Some important processes are still missing from our model, such as dust blown from large deserts. Saharan dust, carried on the wind, is a vital source of nutrients for the Amazon and the Atlantic Ocean. So a greener Sahara could have an even bigger global effect than our simulations suggested.
We are only beginning to understand the potential consequences of establishing massive solar farms in the world’s deserts. Solutions like this may help society transition from fossil energy, but Earth system studies like ours underscore the importance of considering the numerous coupled responses of the atmosphere, oceans and land surface when examining their benefits and risks.
Zhengyao Lu, Researcher in Physical Geography, Lund University and Benjamin Smith, Director of Research, Hawkesbury Institute for the Environment, Western Sydney University
This article is republished from The Conversation under a Creative Commons license. Read the original article.
HT/Michael D
Pure rubbish. The energy balance on the globe is the result of sea surface thermostatic control. The energy in and out is controlled to limit the ocean surface temperature to a range of -2C to 30C. Nothing that happens over land alters the energy in the oceans. Land has no propensity to store energy. What comes in each day goes out the same day and night.
The models are unphysical. The results they produce is unphysical.
Look, if the panels warm up too much in the desert sun, just put ’em in the shade.
Jeeze Louise, do I have to think of everything around here.
Article explained that the panel expanse would be self shading via clouds formed from the vast quantity of WV drawn into the area.
The rain falling from those clouds would also make them self cleaning.
The climastrologists finally discovered that clouds are a negative feedback working against CAGW,
And what happens at night? So many deserts lose heat quickly and can be very cold at night, including the Sahara. Here, it will stay abnormally warm, causing problems for the life that does exist, and, goodness, who knows what the unintended consequences of climate cultist actions could be.
So as I understand it, The Sahara was formed when the dry down-welling air of the Hadley cell moved from coming down over extreme southern Italy to south of the Mediterranean Sea due to the cooling after the Roman Warm period. If we place a large (100s of square miles) heat collecting plant in the desert and it applies an updraft that draws in sea laden air, wouldn’t that just push the Hadley down-welling air north to the Mediterranean? It also might move the path of the Coriolis induced westerlies a few degrees north in latitude. That could have some impact on tropical cyclone formation as the waves would be coming off of the extreme north of Africa and southern Spain over oceans that are not quite as warm. Though all of these perturbations would be localized to the area around The Sahara. The Hadley cell in the rest of the world would still be down-welling at the same latitudes, unless the plan is to cover all those latitudes with solar heat plants. Of course, the next question is how would this effect the southern Hadley cell?

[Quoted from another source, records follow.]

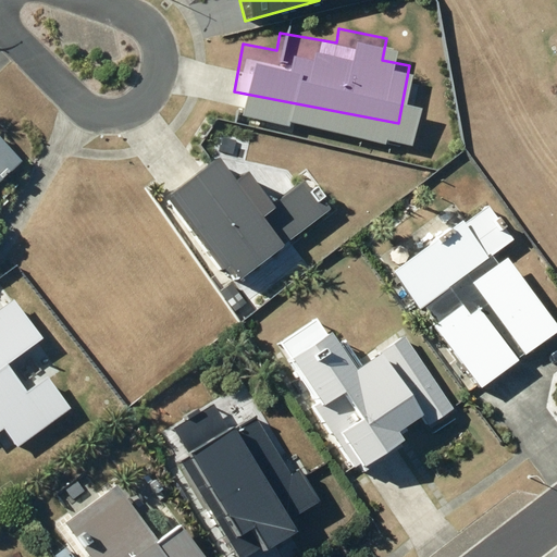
[(0,184),(23,163),(0,138),(0,184)]
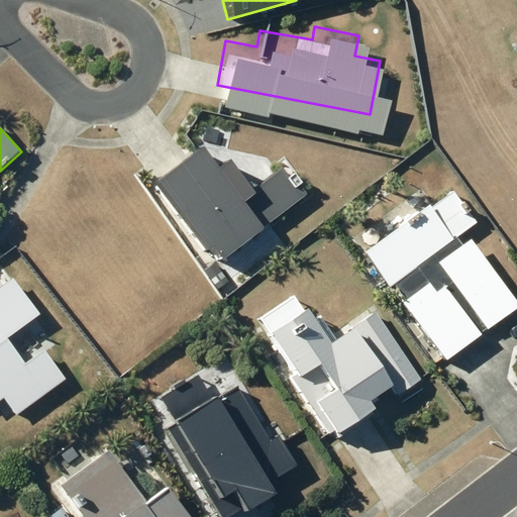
[(181,133),(137,166),(197,244),(288,177),(268,148),(219,185),(181,133)]
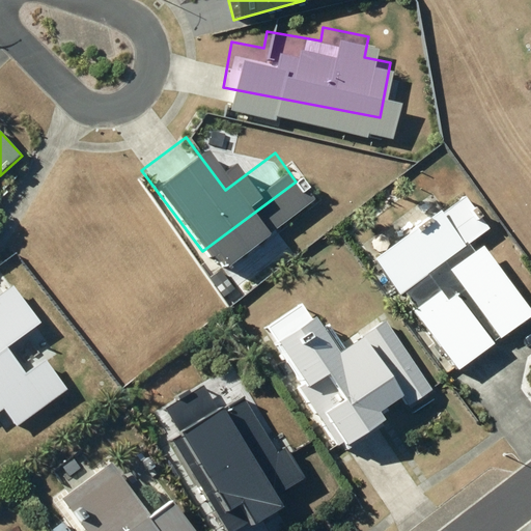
[(417,309),(414,312),(459,372),(496,345),(457,295),(448,302),(428,276),(490,230),(466,199),(445,215),(442,211),(375,261),(401,296),(404,294),(417,309)]
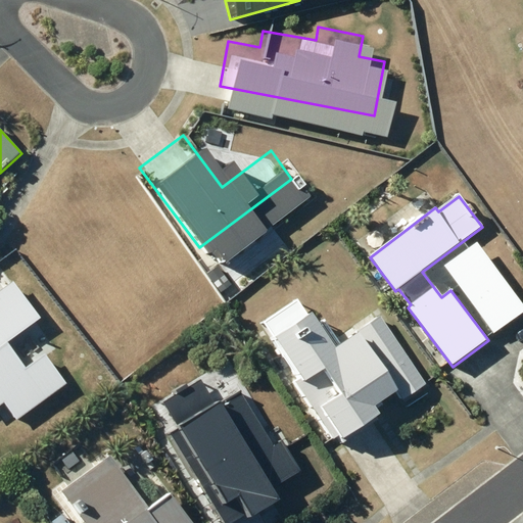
[(522,306),(475,243),(442,268),(494,336),(522,315),(522,306)]
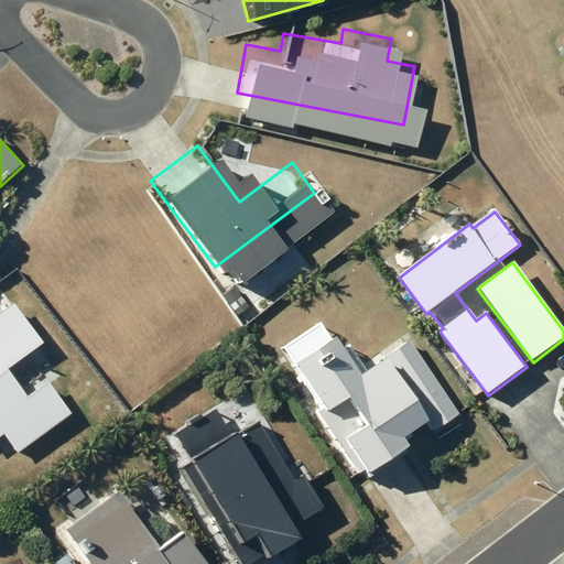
[(6,305),(0,307),(0,449),(4,454),(63,413),(34,382),(11,397),(0,379),(0,362),(31,342),(6,305)]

I saw a plan years ago to pave a large patch (100s of square miles) of the eastern Sahara to attempt to induce rainfall. As I recall, it was laughed off the world stage.
Actually, LOCALLY heating the surface of the Earth in a part of the world that is very dry will have a very small, possibly negative impact. The rate of heat loss in the Sahara is such that it often freezes at night on the same desert that reaches 120F during the day. Heat loss from higher temperatures during a clear night is actually faster than from cooler temperatures. This sort of localized heating may raise the Earth’s temperature average, but is IMO unlikely to cause a uniform increase in global temperature. This is nothing compared to the urban heat island effect or the effect of the millions of square kilometers of tarmac covered roadway all over the world.
Put the solar panels in orbit, where they belong.
I guess solar panels will increase nighttime radiation an cool the air better at night than the soil they are build on. For now a Sahara solar panel farm is very distant.